What you have to do. Beginning with the line that has "олько у нас" and ending with the line that has "Mit unserem Newsletter erhältst du immer die", retype the entries below exactly, except for the pictures.

Stored data entries.
________________________________________

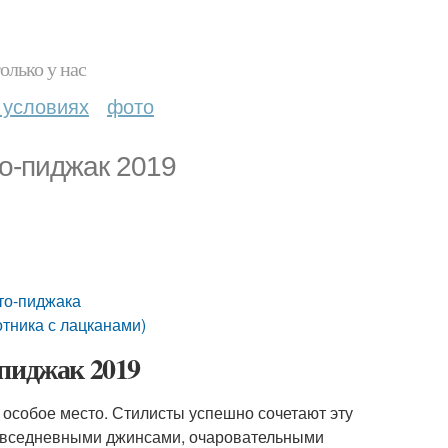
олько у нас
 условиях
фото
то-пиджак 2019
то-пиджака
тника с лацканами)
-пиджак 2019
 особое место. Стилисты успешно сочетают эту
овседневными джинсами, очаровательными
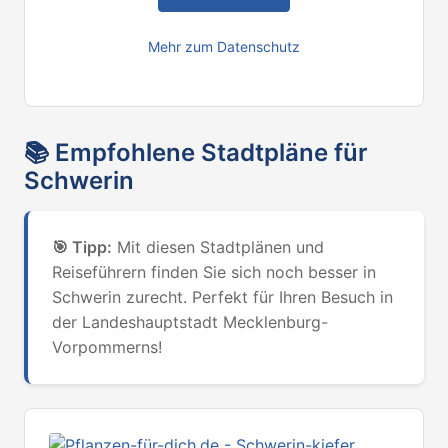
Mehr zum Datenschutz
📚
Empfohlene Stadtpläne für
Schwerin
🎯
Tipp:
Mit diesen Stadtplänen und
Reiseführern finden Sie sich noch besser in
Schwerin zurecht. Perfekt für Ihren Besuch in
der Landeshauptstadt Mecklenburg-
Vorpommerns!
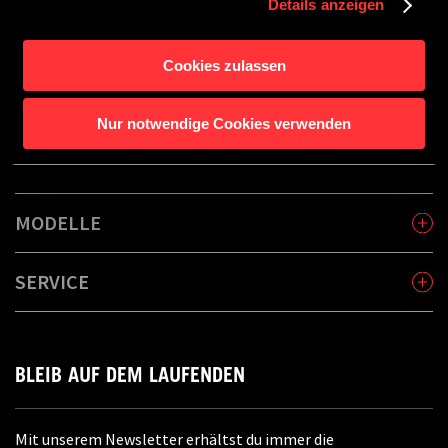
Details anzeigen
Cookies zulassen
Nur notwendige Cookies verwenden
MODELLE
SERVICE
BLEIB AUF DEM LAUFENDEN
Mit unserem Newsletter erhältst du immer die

________________________________________

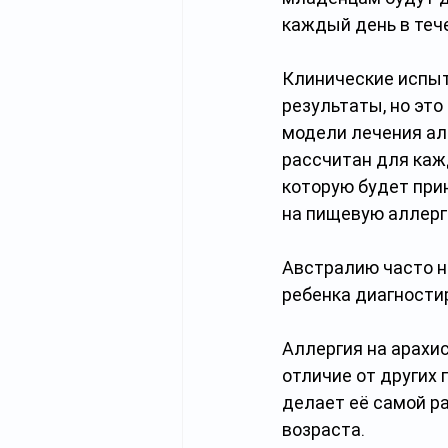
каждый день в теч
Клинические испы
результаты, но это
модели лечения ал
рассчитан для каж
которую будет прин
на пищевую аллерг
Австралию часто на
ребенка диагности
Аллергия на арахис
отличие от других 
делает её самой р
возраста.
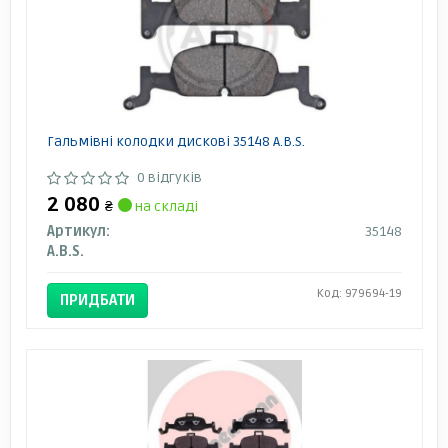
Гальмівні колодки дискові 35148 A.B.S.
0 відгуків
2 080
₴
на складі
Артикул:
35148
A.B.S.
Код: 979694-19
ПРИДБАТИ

________________________________________

Reply to the task.
олько у нас
 условиях
фото
то-пиджак 2019
то-пиджака
тника с лацканами)
-пиджак 2019
 особое место. Стилисты успешно сочетают эту
овседневными джинсами, очаровательными
Mehr zum Datenschutz
📚
Empfohlene Stadtpläne für
Schwerin
🎯
Tipp:
Mit diesen Stadtplänen und
Reiseführern finden Sie sich noch besser in
Schwerin zurecht. Perfekt für Ihren Besuch in
der Landeshauptstadt Mecklenburg-
Vorpommerns!
Details anzeigen
Cookies zulassen
Nur notwendige Cookies verwenden
MODELLE
SERVICE
BLEIB AUF DEM LAUFENDEN
Mit unserem Newsletter erhältst du immer die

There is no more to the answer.